NHS adopts the carrot approach to staff wellbeing – but will it pay off?
Employers are to be offered grants in return for tackling stress, back injury, burnout and unhealthy eating among their staff, writes Chris Longhurst
Employers are to be offered grants in return for tackling stress, back injury, burnout and unhealthy eating among their staff, writes Chris Longhurst.
NHS England is to offer trusts financial incentives to boost their employees’ wellbeing.
Hospitals and other providers will be funded to provide physiotherapy, occupational therapy and counselling for staff who need them.
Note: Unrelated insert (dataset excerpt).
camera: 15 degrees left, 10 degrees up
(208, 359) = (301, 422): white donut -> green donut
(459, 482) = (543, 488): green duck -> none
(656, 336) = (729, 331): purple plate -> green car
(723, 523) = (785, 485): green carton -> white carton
They will be encouraged to organise physical activities such as fitness classes or running clubs, and to improve the quality of food available to staff, day and night.
Public Health England says staff sickness absence is costing the NHS £2.4 billion a year, which amounts to £1 in every £40 of the total NHS budget.
Department of Health figures suggest that of the 1.3 million staff working in the NHS in England, 300,000 are obese and a further 400,000 are overweight.
An NHS England spokesperson described the financial incentives – trusts can apply for a share of a £600 million fund – as a ‘bonus’ on top of the work they already do to promote workforce wellbeing.
One way to qualify for a grant is to show an increase in staff influenza vaccination rates. One of the initiatives is to increase the overall vaccine uptake rate in the NHS from about 50% to 75%.
NHS England will use the annual staff survey to help it decide which trusts receive funding. It will look for examples of staff stating that their employer is addressing problems such as work-related stress and back injuries.